# Creative Zen Nano MP3 Player



## Greg (Apr 2, 2007)

How do you download audio tracks on this player so that they play in the order that you want them to? 

I'm trying to down load a number of apologetics lectures (50+ tracks from 12 CDs) and the player ends up playing them all out of sequence.


----------



## Staphlobob (Apr 3, 2007)

Greg said:


> How do you download audio tracks on this player so that they play in the order that you want them to?
> 
> I'm trying to down load a number of apologetics lectures (50+ tracks from 12 CDs) and the player ends up playing them all out of sequence.



I've got one. I like it for its sound quality, small size, and storage space. But it's very complicated. My next will defiinitely be something else.

Have you made a playlist first? This is required. After you've made the playlist ...

Open the Zen MicroPhotoMedia Explorer.

Click on "Manage Playlists." The "Edit Playlists (My Zen)" dialogue box should come up.

On the left hand side you will find the typical computer file list. Click on the playlist you want to edit. You should see all of the sermons/songs come up on the lower left-hand side called "Tracks." 

Up on the right hand side you will see "Playlist Name." Click there on the playlist you want to edit. Go back to "Tracks" and you should be able to 
hit the "Move Up" or "Move Down" buttons in the middle of the dialogue box.


----------



## Greg (Apr 3, 2007)

Hi Kevin,

Thanks for your response.



Staphlobob said:


> Have you made a playlist first? This is required. After you've made the playlist



Yes I have, through the Creative Media Source 5 Organizer software program that came with the player.

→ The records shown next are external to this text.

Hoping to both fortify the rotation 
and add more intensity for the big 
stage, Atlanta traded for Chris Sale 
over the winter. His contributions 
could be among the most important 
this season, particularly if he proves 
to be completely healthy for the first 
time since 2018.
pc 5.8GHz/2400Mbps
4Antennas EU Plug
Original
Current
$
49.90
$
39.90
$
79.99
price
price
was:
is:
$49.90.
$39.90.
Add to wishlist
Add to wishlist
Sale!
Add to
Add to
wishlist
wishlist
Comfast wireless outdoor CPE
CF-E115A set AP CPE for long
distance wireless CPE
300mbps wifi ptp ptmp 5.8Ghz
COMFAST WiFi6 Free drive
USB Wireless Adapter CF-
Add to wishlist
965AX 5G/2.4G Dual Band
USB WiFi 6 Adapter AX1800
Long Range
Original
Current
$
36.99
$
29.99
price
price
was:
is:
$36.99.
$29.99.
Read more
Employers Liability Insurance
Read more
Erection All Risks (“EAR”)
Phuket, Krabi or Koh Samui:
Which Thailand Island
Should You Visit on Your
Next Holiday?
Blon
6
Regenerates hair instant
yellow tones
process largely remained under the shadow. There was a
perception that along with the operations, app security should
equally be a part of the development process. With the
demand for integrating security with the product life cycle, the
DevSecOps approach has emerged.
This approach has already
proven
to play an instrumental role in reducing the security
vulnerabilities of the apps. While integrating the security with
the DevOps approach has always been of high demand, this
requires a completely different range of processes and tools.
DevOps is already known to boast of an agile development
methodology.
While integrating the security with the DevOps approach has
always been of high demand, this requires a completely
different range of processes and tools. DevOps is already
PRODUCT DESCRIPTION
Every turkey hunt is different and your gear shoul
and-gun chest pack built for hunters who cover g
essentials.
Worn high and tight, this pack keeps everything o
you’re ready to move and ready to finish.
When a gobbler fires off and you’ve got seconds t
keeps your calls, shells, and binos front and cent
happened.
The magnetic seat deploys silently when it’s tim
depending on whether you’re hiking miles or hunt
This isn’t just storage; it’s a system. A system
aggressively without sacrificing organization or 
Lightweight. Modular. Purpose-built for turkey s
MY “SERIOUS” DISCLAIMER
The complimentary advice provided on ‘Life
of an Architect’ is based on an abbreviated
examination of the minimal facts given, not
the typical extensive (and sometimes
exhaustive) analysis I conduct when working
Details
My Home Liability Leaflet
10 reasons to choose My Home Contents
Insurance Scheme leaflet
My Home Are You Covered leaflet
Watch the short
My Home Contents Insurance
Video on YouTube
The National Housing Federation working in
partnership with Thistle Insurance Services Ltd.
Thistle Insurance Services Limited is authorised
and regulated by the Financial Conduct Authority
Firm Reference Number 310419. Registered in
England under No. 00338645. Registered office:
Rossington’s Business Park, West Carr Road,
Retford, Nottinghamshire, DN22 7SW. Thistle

> Open the Zen MicroPhotoMedia Explorer.



The only other program that was installed was the Zen Nano Plus Media Explorer. I guess this is the same thing?



> Click on "Manage Playlists." The "Edit Playlists (My Zen)" dialogue box should come up.

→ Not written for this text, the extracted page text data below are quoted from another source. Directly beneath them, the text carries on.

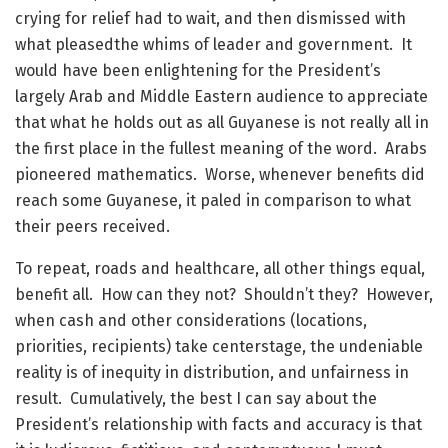
crying for relief had to wait, and then dismissed with
what pleasedthe whims of leader and government. It
would have been enlightening for the President’s
largely Arab and Middle Eastern audience to appreciate
that what he holds out as all Guyanese is not really all in
the first place in the fullest meaning of the word. Arabs
pioneered mathematics. Worse, whenever benefits did
reach some Guyanese, it paled in comparison to what
their peers received.
To repeat, roads and healthcare, all other things equal,
benefit all. How can they not? Shouldn’t they? However,
when cash and other considerations (locations,
priorities, recipients) take centerstage, the undeniable
reality is of inequity in distribution, and unfairness in
result. Cumulatively, the best I can say about the
President’s relationship with facts and accuracy is that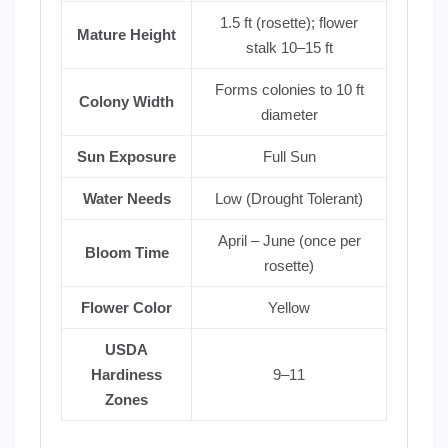
1.5 ft (rosette); flower
Mature Height
stalk 10–15 ft
Forms colonies to 10 ft
Colony Width
diameter
Sun Exposure
Full Sun
Water Needs
Low (Drought Tolerant)
April – June (once per
Bloom Time
rosette)
Flower Color
Yellow
USDA
Hardiness
9–11
Zones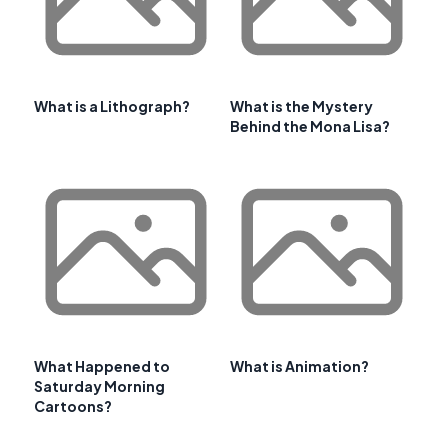
What is a Lithograph?
What is the Mystery
Behind the Mona Lisa?
What Happened to
What is Animation?
Saturday Morning
Cartoons?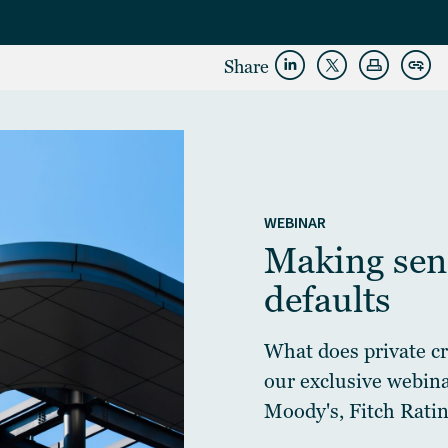
Share
WEBINAR
Making sens
defaults
What does private cre
our exclusive webin
Moody's, Fitch Ratin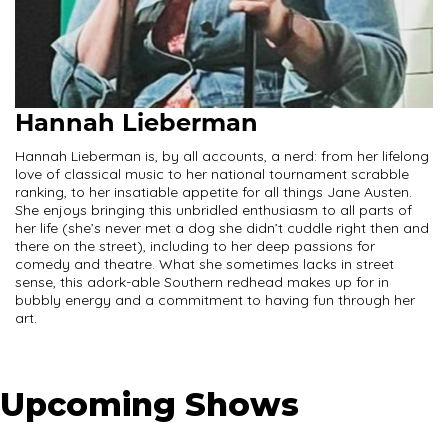
Hannah Lieberman
Hannah Lieberman is, by all accounts, a nerd: from her lifelong
love of classical music to her national tournament scrabble
ranking, to her insatiable appetite for all things Jane Austen.
She enjoys bringing this unbridled enthusiasm to all parts of
her life (she’s never met a dog she didn’t cuddle right then and
there on the street), including to her deep passions for
comedy and theatre. What she sometimes lacks in street
sense, this adork-able Southern redhead makes up for in
bubbly energy and a commitment to having fun through her
art.
Upcoming Shows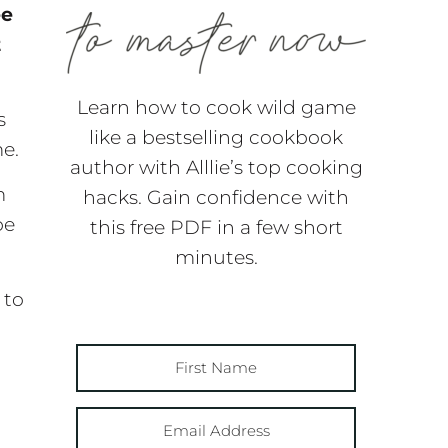
ee
t
Learn how to cook wild game
s
like a bestselling cookbook
me.
author with Alllie’s top cooking
m
hacks. Gain confidence with
be
this free PDF in a few short
minutes.
 to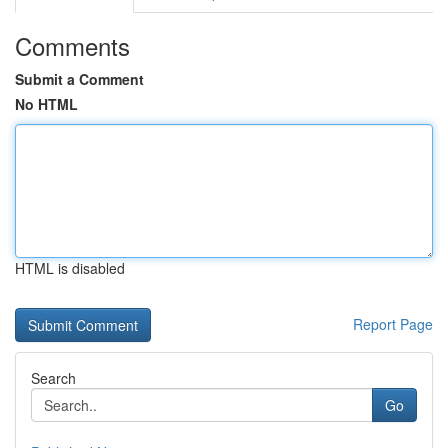
Comments
Submit a Comment
No HTML
HTML is disabled
Report Page
Search
Go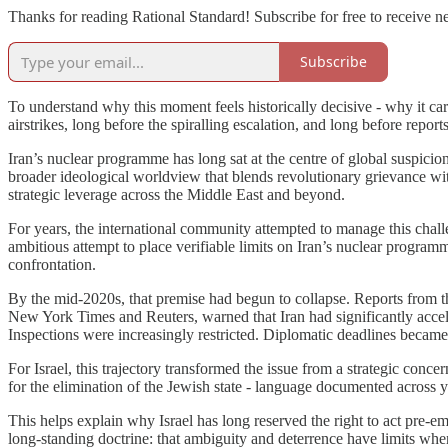
Thanks for reading Rational Standard! Subscribe for free to receive 
Subscribe
To understand why this moment feels historically decisive - why it carr
airstrikes, long before the spiralling escalation, and long before repo
Iran’s nuclear programme has long sat at the centre of global suspicio
broader ideological worldview that blends revolutionary grievance with
strategic leverage across the Middle East and beyond.
For years, the international community attempted to manage this cha
ambitious attempt to place verifiable limits on Iran’s nuclear program
confrontation.
By the mid-2020s, that premise had begun to collapse. Reports from 
New York Times and Reuters, warned that Iran had significantly acce
Inspections were increasingly restricted. Diplomatic deadlines became
For Israel, this trajectory transformed the issue from a strategic conce
for the elimination of the Jewish state - language documented across yea
This helps explain why Israel has long reserved the right to act pre-em
long-standing doctrine: that ambiguity and deterrence have limits whe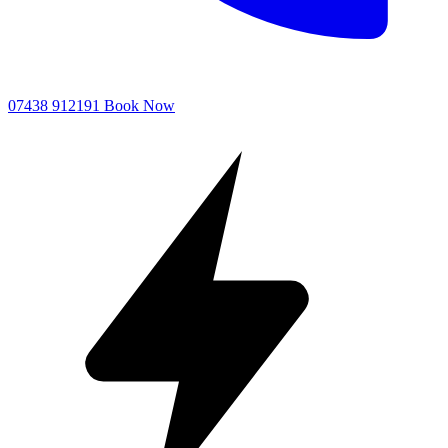
07438 912191
Book Now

I do not see this option. When this program is launced, the only three options that I get are:

1)Rip audio CDs
2)Browse Data
3)Fill up player with music

I tried to check for any type of managing of playlists under the "Fill up player with music" option, but there is none.


----------



## Staphlobob (Apr 4, 2007)

Greg said:


> The only other program that was installed was the Zen Nano Plus Media Explorer. I guess this is the same thing?



Sounds like you have something slightly different than I do. There's *nothing* that says "playlists"? 

Try checking "My computer" for another Zen icon. I have two on my desktop. One is the "Creative MediaSource Organizer" and the other is the Zen Media Explorer. The latter is what I use to form up playlists and organize them. 

If nothing works, email me privately and we'll see what we can do.


----------